***** Data in this exercise

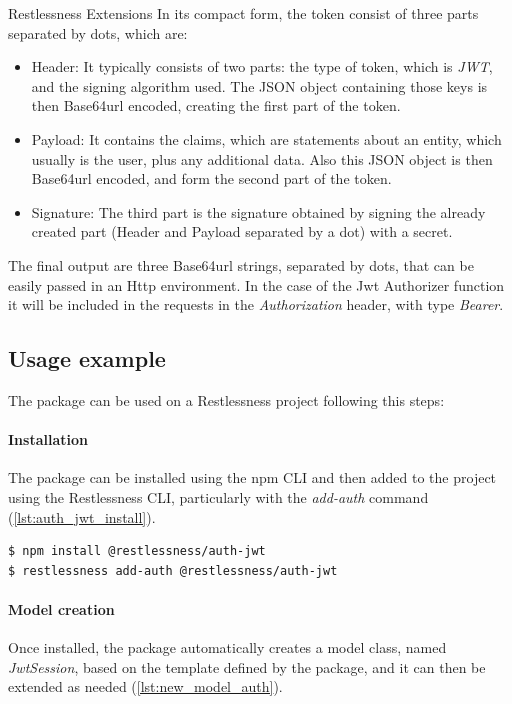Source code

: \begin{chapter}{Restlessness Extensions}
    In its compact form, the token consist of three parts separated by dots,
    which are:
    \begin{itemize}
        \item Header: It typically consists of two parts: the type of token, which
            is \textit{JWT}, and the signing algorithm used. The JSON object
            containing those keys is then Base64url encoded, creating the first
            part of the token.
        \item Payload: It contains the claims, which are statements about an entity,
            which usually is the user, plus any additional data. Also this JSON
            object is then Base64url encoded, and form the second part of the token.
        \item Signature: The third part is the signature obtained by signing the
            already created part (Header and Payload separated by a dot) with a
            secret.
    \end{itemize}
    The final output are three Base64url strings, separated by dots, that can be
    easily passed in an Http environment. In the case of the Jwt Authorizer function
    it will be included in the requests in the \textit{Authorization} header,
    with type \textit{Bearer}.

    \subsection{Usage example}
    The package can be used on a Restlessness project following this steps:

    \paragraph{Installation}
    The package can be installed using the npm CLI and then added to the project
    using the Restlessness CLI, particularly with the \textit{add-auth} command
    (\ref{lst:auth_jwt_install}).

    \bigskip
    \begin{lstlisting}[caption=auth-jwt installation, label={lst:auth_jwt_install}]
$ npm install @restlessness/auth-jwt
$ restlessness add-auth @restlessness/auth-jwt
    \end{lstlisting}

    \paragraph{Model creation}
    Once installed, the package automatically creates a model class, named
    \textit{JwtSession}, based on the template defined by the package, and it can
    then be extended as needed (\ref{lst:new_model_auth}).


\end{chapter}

**********
***** Data in this exercise

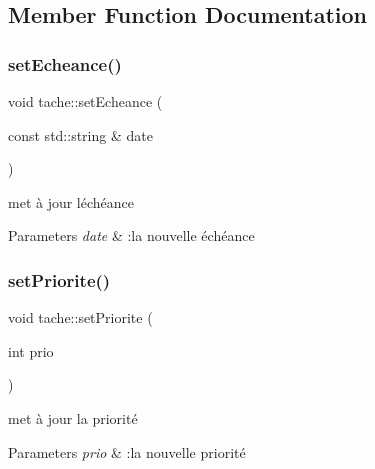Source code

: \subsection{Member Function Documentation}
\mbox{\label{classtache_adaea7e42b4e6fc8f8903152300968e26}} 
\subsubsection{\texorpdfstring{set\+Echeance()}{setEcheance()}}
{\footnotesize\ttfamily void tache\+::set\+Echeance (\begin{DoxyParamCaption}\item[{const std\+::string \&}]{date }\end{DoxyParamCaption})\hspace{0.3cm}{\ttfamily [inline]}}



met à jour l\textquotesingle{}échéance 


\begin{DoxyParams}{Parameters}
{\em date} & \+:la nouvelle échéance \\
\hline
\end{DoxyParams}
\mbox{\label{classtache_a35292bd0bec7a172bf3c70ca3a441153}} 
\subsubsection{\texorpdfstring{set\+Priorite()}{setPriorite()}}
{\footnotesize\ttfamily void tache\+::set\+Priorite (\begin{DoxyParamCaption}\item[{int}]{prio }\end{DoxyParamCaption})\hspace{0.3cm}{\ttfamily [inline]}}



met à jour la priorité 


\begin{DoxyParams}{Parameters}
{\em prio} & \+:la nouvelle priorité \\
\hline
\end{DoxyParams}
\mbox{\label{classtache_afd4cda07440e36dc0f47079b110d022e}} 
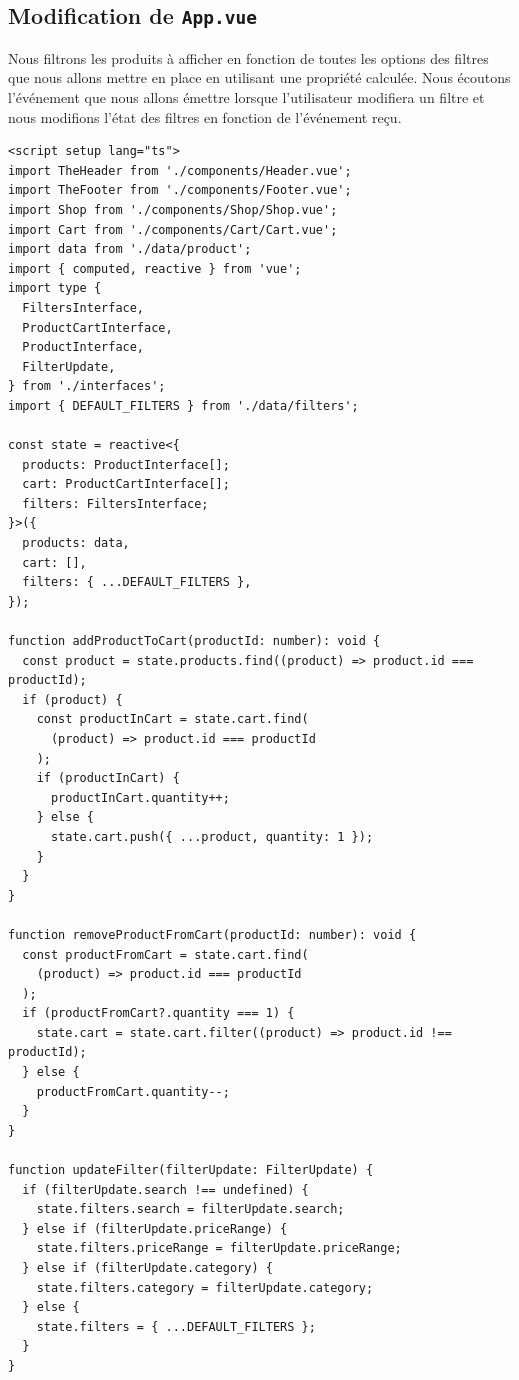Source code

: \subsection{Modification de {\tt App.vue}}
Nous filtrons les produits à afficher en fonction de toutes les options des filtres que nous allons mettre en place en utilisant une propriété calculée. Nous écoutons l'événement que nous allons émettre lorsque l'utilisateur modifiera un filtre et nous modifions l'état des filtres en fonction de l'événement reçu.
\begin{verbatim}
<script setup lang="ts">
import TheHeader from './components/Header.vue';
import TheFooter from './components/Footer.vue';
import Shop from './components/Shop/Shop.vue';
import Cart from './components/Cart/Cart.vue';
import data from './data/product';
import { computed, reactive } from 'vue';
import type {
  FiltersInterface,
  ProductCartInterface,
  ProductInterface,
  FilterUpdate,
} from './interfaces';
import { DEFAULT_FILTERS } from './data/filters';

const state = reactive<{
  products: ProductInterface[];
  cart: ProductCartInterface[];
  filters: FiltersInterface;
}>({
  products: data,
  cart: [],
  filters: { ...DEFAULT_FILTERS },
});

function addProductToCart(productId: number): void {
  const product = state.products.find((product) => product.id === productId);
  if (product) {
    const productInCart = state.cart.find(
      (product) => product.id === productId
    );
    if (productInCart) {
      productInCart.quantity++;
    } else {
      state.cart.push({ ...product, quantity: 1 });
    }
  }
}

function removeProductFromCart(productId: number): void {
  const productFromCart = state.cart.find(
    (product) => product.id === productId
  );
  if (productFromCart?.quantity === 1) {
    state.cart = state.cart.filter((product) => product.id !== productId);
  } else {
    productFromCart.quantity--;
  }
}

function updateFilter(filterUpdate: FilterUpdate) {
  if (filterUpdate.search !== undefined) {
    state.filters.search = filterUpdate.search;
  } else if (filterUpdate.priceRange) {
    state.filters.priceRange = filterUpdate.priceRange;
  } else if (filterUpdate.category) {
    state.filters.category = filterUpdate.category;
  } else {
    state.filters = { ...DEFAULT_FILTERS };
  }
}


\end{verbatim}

**********

Exercise instructions.
Look through the data above and return exactly the lines from the one that contains "productFromCart.quantity--;" to the one that contains "else if (filterUpdate.category)", inclusive, with nothing else.

Solution to this task.
    productFromCart.quantity--;
  }
}

function updateFilter(filterUpdate: FilterUpdate) {
  if (filterUpdate.search !== undefined) {
    state.filters.search = filterUpdate.search;
  } else if (filterUpdate.priceRange) {
    state.filters.priceRange = filterUpdate.priceRange;
  } else if (filterUpdate.category) {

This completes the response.